The preparation of a case for presentation to a court or arbitrator involves considerable "grunt work". Documents must be collected and organized. Information must be chased down from sometimes reluctant witnesses. Often steps must be taken which represent the priorities of the other party rather than of your business. Many businesses do not take the role of supporting their lawyer seriously enough.
It is important to educate your lawyer about the dispute and the types of relevant documents which exist. It will take your lawyer much longer than necessary, and cost more, if their education is "self-study".
One of the primary roles of a lawyer is to collect the necessary documents. Which documents must be collected will depend on the context, including whether the dispute is being resolved through arbitration or the courts. In general, it is the professional duty of the lawyer to assess what must be produced. You can assist your lawyer by explaining what is available and by producing documents in an organized manner with an explanation of their context.
The gathering of general information and answers to specific questions can be very time consuming. Sometimes the answers can be collected without significant effort by your lawyer. In situations where the lawyer must be directly involved, you can assist by ensuring that the relevant individuals respond with a proper level of priority.
5. Are you monitoring costs?
After your lawyer has been educated about the issues in dispute, it will be useful for you to ask them for at least a general estimate of the expected costs. Some costs are difficult to predict, for example because new issues arise or because the other party is unreasonable. However, general estimates of the cost of documentary discovery, examinations for discovery, other procedural steps and trial are possible and will be helpful. They will force everyone to face the likely costs at an early stage. They will force you and your lawyer to discuss options for minimizing costs. In addition, they will provide benchmarks against which you can compare monthly invoices.

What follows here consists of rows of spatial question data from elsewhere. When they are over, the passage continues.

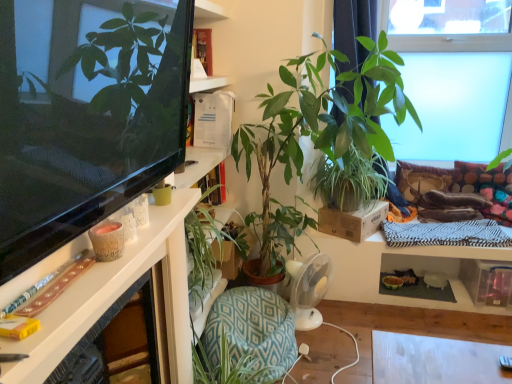
Locate an element on the screen. transparent glass window at upper right is located at coordinates pyautogui.click(x=451, y=42).

Measure the distance between point (203, 210) and camera.

Point (203, 210) is 6.00 feet from camera.

Describe the element at coordinates (205, 251) in the screenshot. This screenshot has width=512, height=384. I see `green leafy plant at center, which ranks as the fourth houseplant in right-to-left order` at that location.

The height and width of the screenshot is (384, 512). Identify the location of velvet brown pillow at upper right, the 2th pillow positioned from the right. click(421, 179).

Describe the element at coordinates (421, 179) in the screenshot. This screenshot has width=512, height=384. I see `velvet brown pillow at upper right, acting as the first pillow starting from the left` at that location.

Image resolution: width=512 pixels, height=384 pixels. Describe the element at coordinates (478, 176) in the screenshot. I see `multicolored fabric pillow at right, placed as the 2th pillow when sorted from left to right` at that location.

You should ask for monthly invoices and you should compare them on an ongoing basis against the expected costs. The circumstances will dictate whether unexpected costs should lead to a change in strategy. But, by monitoring costs, you will have the information needed to make any necessary assessments.
6. Have you accurately explained your expectations to your lawyer?
Sometimes the outcome of a dispute will have a huge impact on the future of your business. In such a case, your lawyer should understand that, and should be prepared to hunt down every possible piece of evidence, fight for every procedural advantage and bring onside whatever resources are helpful.
Most commercial disputes will not determine the future of your business. In most cases it will be important to exercise judgment in determining how broadly to search for evidence and what procedural disputes are worth fighting. In addition, different circumstances might suggest different tactics in terms of how quickly a proceeding should be pushed ahead. You may believe that the other party will soon lose interest in the dispute and that it will fade away if left alone. You may believe that the other party will quickly surrender if pushed aggressively. You may believe that, regardless of what the other party intends, it is important to push the dispute ahead to a quick conclusion. Each of those beliefs should result in a different strategy.
Your ultimate objective may be a reasonable settlement at an early stage or, perhaps, after appropriate facts have been gathered in the discovery process. In contrast, you may be reluctant to settle on any but the most attractive terms. Again, each possibility suggests a different strategy.
There are huge cost benefits to you in deciding what you want at an early stage, and in having frank communications about that with your lawyer.
The content of this article is intended to provide a general guide to the subject matter. Specialist advice should be sought about your specific circumstances.